2007-03-19 | Photo-diary
さまざまな重荷から解放された(一時的とはいえ)日曜日。
「蹴伸びリラックス」を求めて、いつものプールへ。

重力の緊張を水中で解き放ち、ひたすら弛緩体勢。
蹴った勢いで体を水の流れに任せ、ゆるやかに筋肉を解す。

20歳から欠かさず行っている「蹴伸びリラックス」だ。

「水中」があるからこそ「地上」の生活にも耐えられる。
人間も元を辿れば、シーラカンスまで行き着く。
「水中」生活の記憶も、きっとこの体に刻まれている。

    絶対に。

…そんな宛もない思考で、脳みそも弛緩させながら、
ひたすら手足をばたつかせる【水泳】という運動は、
ボクの存在には、欠かせないものとなった。

20歳の時点からの話だ。
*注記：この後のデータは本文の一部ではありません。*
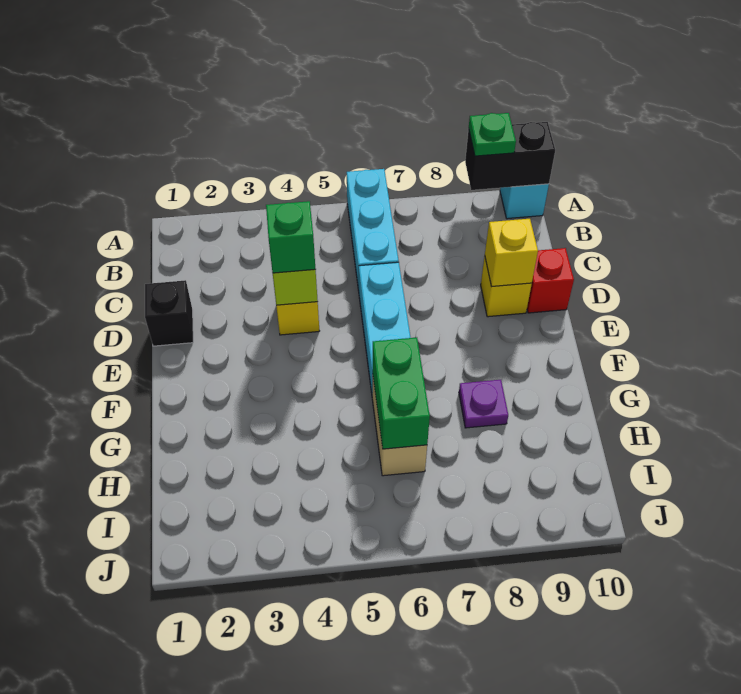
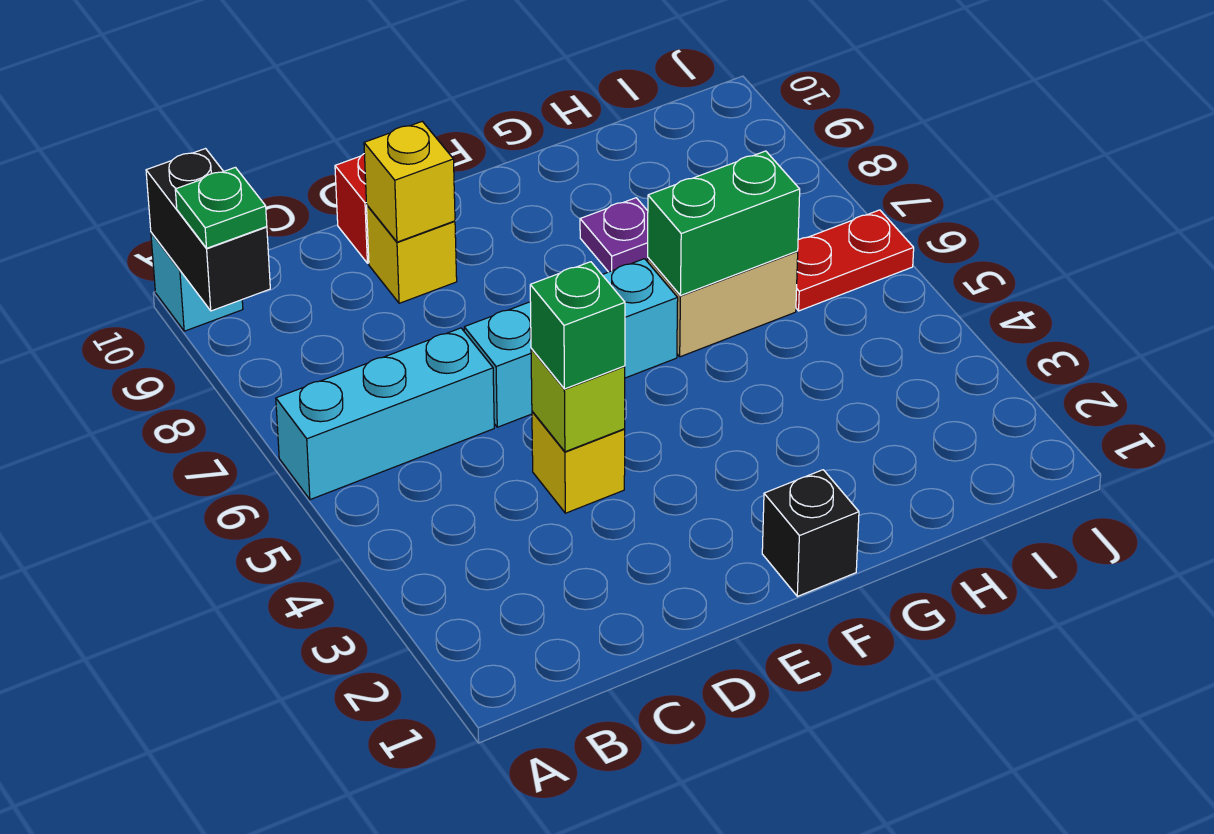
black brick D1 level 1 -> black brick F1 level 1
none -> red plate I6:J6 level 1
…実は。

      ●

田無市に住んでいた小学校1年生の時。
ボクは夏休みの水泳教室が、イヤでイヤでしょうがなかった。


毎日駄々をこねて、「行きたくない」と泣き叫んだ。
母親に蹴飛ばされて、無理矢理ウチを出る。
小学校まで40分もの道のりを、泣きっ面で歩いた。
途中、八百屋の店先で時間を潰す。

時計をチラ見しながら、もぞもぞとしている。

居心地が悪くなると、次の店の軒先へ。
そうやって、できるだけ時間を稼いだ。

小学校のプールに着く時には、すでに次のクラスが授業を受けていた。

「仕方ない」といった面持ちで、ボクは持ってきた水泳パンツを水に浸す。
タオルも適当に湿らして、水泳バッグにしまい込んだ。

復路は足取りも軽く、道草も気の向くまま。
それでも後ろめたいのか、母親の顔が脳裏にちらついた。

「ただいま!」と空元気に挨拶して玄関をくぐった…かどうかは、記憶にない。
そこまで演技派な小賢しい子どもだったら、もっと器用に生きていただろう。

今でも「蹴伸びリラックス」をしながら、時々思い出すボクの水泳エピソード。
それぐらい、【水泳】とボクは切っても切れない関係なのだ。